Each year spring seems to come later and later. So while I wait for my seeds to start and the last of the snow to melt, I am drawn to old garden guides to help me understand the ideas behind historic gardens.
Written around 1000 CE by a Japanese court noble, Sakuteiki, which translates as “records of garden making,” is one of the oldest garden guides. Full of advice, it provides the secret ingredients required to create harmony and balance in the garden.
Sakuteiki advises gardeners to take inspiration from nature: “Travel throughout the country and one is certain to find a place of special beauty. However, there will surely also be several places nearby that hold no interest whatsoever. When people make gardens they should study only the best scenes as models. There is no need to include extraneous things.”
One of my favorite sections of the Sakuteiki relates to Geomancy (the root of the practice of Feng Shui). This section taps into the energy of the earth to create harmonious spaces.
Here are sample quotes come from the chapter called Taboos:
“[On] using a stone that once stood upright in a reclining manner … that stone will definitely … be cursed.”
”The best ponds are shallow. When a pond is deep, fish become too big and big fish cause problems for people.”
“When building hills, the valleys between them should not face directly toward the house for… it is unlucky for women of the house to be faced with a valley.”
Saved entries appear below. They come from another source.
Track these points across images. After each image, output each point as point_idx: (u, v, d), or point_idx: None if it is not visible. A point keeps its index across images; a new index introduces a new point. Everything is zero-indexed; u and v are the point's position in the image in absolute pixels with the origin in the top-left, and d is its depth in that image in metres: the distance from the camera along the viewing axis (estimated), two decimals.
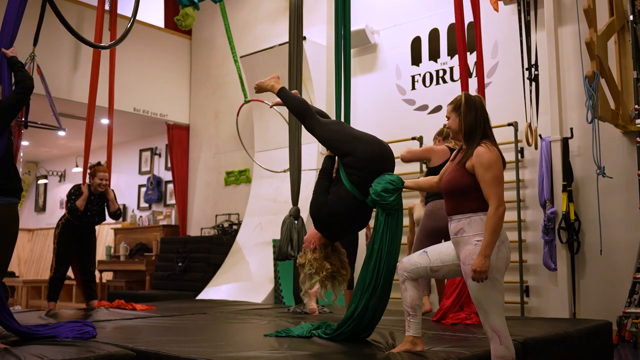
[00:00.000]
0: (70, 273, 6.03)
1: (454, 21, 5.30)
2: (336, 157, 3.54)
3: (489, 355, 2.83)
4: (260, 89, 3.85)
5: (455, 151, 3.09)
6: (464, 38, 5.20)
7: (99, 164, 5.89)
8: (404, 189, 3.34)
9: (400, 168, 3.96)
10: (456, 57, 7.03)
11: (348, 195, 3.32)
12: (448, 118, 3.04)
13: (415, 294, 3.05)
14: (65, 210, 5.76)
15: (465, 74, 5.18)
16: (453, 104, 3.03)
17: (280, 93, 3.72)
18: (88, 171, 5.82)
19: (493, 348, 2.79)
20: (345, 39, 4.40)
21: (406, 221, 5.78)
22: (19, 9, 4.03)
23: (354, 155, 3.33)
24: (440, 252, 3.01)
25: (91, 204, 5.70)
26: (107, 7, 6.61)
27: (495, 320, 2.77)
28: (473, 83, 6.83)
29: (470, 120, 2.92)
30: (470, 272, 2.77)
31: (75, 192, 5.70)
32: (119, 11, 6.79)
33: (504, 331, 2.78)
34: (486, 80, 6.81)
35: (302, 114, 3.61)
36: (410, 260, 3.09)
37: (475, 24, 5.28)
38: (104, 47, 4.05)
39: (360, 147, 3.35)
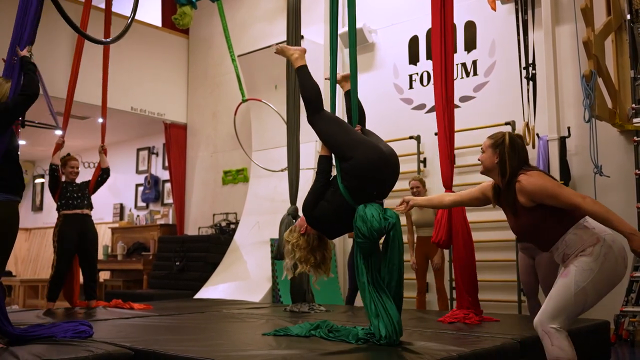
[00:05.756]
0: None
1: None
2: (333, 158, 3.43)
3: (488, 353, 2.81)
4: (280, 53, 3.56)
5: (494, 191, 3.01)
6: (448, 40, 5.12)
7: (68, 155, 6.03)
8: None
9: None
10: (455, 56, 7.02)
11: (340, 200, 3.23)
12: (483, 151, 2.97)
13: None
14: (50, 192, 5.84)
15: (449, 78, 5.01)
16: (494, 139, 2.94)
17: (300, 71, 3.43)
18: (59, 163, 5.87)
19: (547, 351, 2.71)
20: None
21: (404, 221, 5.79)
22: (35, 8, 3.92)
23: (352, 162, 3.18)
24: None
25: (74, 190, 5.83)
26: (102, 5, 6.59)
27: (551, 322, 2.71)
28: (470, 82, 6.87)
29: (513, 164, 2.86)
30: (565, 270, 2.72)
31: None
32: (113, 9, 6.75)
33: (555, 334, 2.70)
34: (484, 79, 6.83)
35: (312, 103, 3.38)
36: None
37: (436, 31, 5.24)
38: (104, 42, 4.08)
39: (360, 155, 3.18)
“Do not set stones where rainwater will drip off a roof onto them. Anyone hit by rainwater splashed off such a stone will develop terrible sores.”
At first these quotes may seem out of place in a garden guide. But East Asian gardens always feel wonderful, so I believe that there is merit to these bits of wisdom. The courtyard at the Lingering Garden pictured above shows how the advice shared in Sakuteiki can play out. Each stone is positioned as if in nature and carefully placed to create balance and harmony. A valley formed by rocks creates a pathway and cuts the garden at a diagonal, which does not face the house directly.